A Portsmouth, l’arrivée de mon père m’encourage à traiter le problème une bonne fois pour toute : dépose des safrans, de la barre de mèche centrale, changement des rotules, des 3 clavettes, compensation du jeu des bras dans les mèches, polissage et graissages en tous genres…
2 sorties de l’eau et 2 semaines de travail plus tard… si la facture est salée, la barre n’a jamais été aussi douce!

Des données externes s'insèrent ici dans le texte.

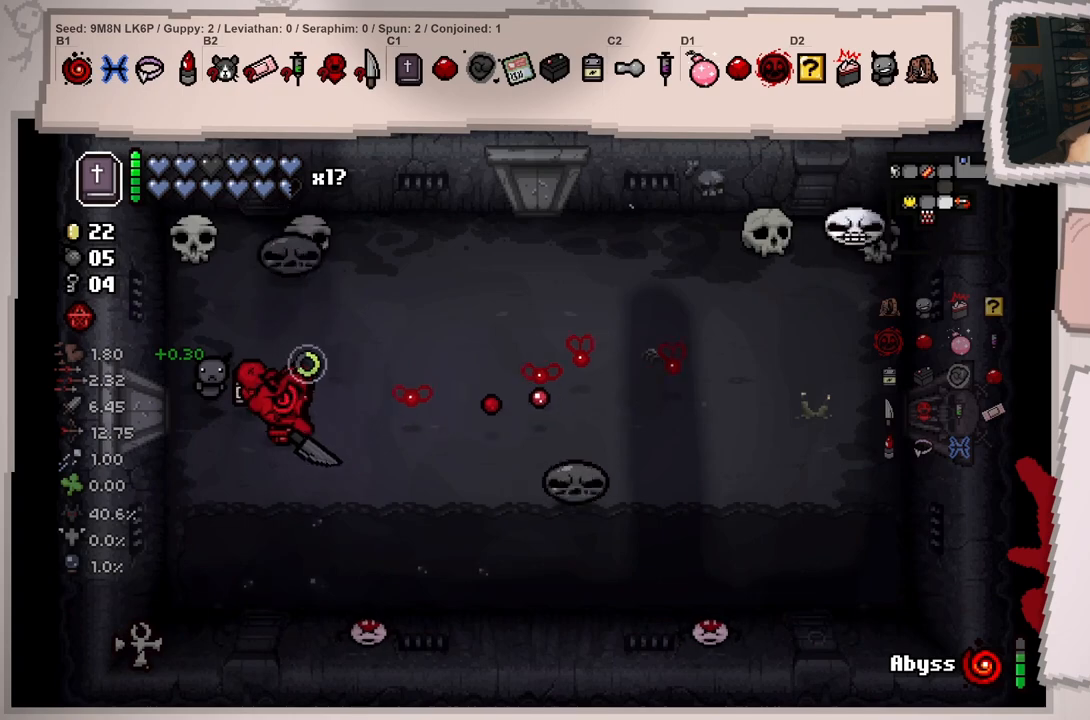
{"buttons": [], "left_stick": "right", "right_stick": "down-right", "events": [[50, "left_stick", "left"], [150, "left_stick", "center"], [467, "left_stick", "right"]]}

Réveil à 5h30. Nous quittons le port de Hampton avant l’aube, et mettons le cap sur Cape Charles, à l’embouchure de la baie de Chesapeake.
Premier contact avec l’océan depuis Miami. Nous avons choisi de couper au plus court et de filer par la mer. New York nous appelle. Après 4 mois sous génois seul, la grande voile est de nouveau hissée. Le vent est hésitant, la légère houle devrait nous rappeler que les règles du jeu ont changé… Je laisse mon père à la barre et descends me coucher. Sur les conseils d’un plaisancier local, nous restons à 2 miles des côtes.
Je dors depuis un moment dans le carré quand une vague vient s’abattre comme une gifle, elle balaye littéralement le pont et s’écrase violemment dans le cockpit. Je saute sur le pont, l’esprit embué. L’horizon est blanc, le bateau cerné d’écume. Incrédulité. Coup d’œil au sondeur : 1,40m. Panique. 1,40m d’eau à 8km des côtes… Un haut-fond. On va se faire drosser.
La carte! Mauvaise échelle, les sondes des 10 premiers miles ne figurent pas. Mon père, à la barre, hurle les coordonnées GPS. Faire le point. C’est où la sortie!? Un autre cap, vite. A l’est, ça semble pire. Faire demi-tour. Le sondeur descend à 1,20m : vision de cauchemar. La mer est courte, hachée. Pando tombe lourdement dans chaque creux. Est-ce qu’on touche? Le moteur est à fond. Fuir, fuir ce trou à rat.
Quand, cinq horribles minutes plus tard, le sondeur se décide à remonter, l’écume n’est plus que sur nos visages. Sentiment de revenir de loin.
Petit rappel océanique, façon… grande claque dans la gueule.
Quitter le « mode fluvial », et vite! Se « reconnecter ». Scruter le ciel et déchiffrer l’horizon.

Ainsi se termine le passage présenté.